* Description of the task: Pull each line holding the word "Issue" from the data.

........

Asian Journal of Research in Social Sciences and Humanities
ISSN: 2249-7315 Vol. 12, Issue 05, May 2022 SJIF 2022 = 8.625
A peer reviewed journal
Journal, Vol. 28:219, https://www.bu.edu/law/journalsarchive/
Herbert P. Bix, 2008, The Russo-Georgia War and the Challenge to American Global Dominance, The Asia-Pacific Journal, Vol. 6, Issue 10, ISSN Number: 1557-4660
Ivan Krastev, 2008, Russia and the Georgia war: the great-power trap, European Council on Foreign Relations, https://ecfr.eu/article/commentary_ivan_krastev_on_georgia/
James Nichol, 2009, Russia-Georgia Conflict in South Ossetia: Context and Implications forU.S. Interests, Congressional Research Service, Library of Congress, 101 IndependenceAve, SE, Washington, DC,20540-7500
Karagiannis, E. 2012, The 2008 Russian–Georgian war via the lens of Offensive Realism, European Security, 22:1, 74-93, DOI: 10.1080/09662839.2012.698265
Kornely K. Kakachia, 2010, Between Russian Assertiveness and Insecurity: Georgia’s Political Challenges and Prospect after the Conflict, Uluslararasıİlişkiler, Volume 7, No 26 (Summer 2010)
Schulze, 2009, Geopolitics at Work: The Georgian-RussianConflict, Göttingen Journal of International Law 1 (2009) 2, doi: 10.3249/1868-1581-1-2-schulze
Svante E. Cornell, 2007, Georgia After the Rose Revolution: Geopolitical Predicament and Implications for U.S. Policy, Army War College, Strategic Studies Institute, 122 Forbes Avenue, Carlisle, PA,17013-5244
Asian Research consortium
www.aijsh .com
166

........

* Answer to this problem:
ISSN: 2249-7315 Vol. 12, Issue 05, May 2022 SJIF 2022 = 8.625
Herbert P. Bix, 2008, The Russo-Georgia War and the Challenge to American Global Dominance, The Asia-Pacific Journal, Vol. 6, Issue 10, ISSN Number: 1557-4660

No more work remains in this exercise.